I actually am of the extreme opposite opinion. I don't understand why schools still do these trips, I really would be happier if they didn't

Learning is not all about being in a classroom. I you are learning a language it may be your only opportunity to speak it to a native speaker. Even the trips with fewer links to academia like skiing give children the opportunity to do something they may not have a chance to otherwise.

The same with theatre trips, museums, Bletchley Park.

And the trip to a theme park at the end of the year? Well kids do have to work hard in school these days so they deserve to let off a bit of steam and again may be the only tie a child gets to do that.

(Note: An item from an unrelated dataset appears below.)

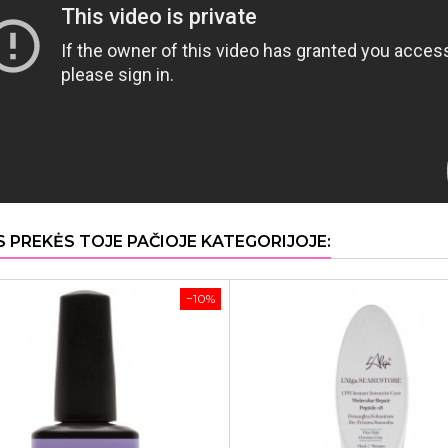
S PREKĖS TOJE PAČIOJE KATEGORIJOJE:
−10%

Gwenhwyfar · 26/06/2017 07:57

I don't understand the person who doesn't want schools to do school trips. Living semi-rurally I never would have seen the inside of a museum unless my school had taken me. Same thing for the trip to Paris - my family didn't like foreign holidays and certainly not to big cities. Would be a sad world if everyone had to rely on their parents to take them on educational trips.

waitforitfdear · 26/06/2017 08:11

When my dds school trip went catastrophically wrong, no teachers fault, the surviving teachers although injured and traumatised stayed with the injured and traumatised pupils some at great personal risk to their own safety before help arrived.
Our dd literally owes her life to a teacher who gave her first aid.
The comfort the sacrifice snd the professionalism of those teachers and of their colleagues at Home who all flooded into school to help and assist traumatised parents was something we will all be eternally grateful for.

Op I seriously don't know how teachers do it and those parents acting this way should be ashamed of themselves.

KERALA1 · 26/06/2017 08:13

Anyone that thinks school trips are holidays for teachers are thick so their opinion counts for little.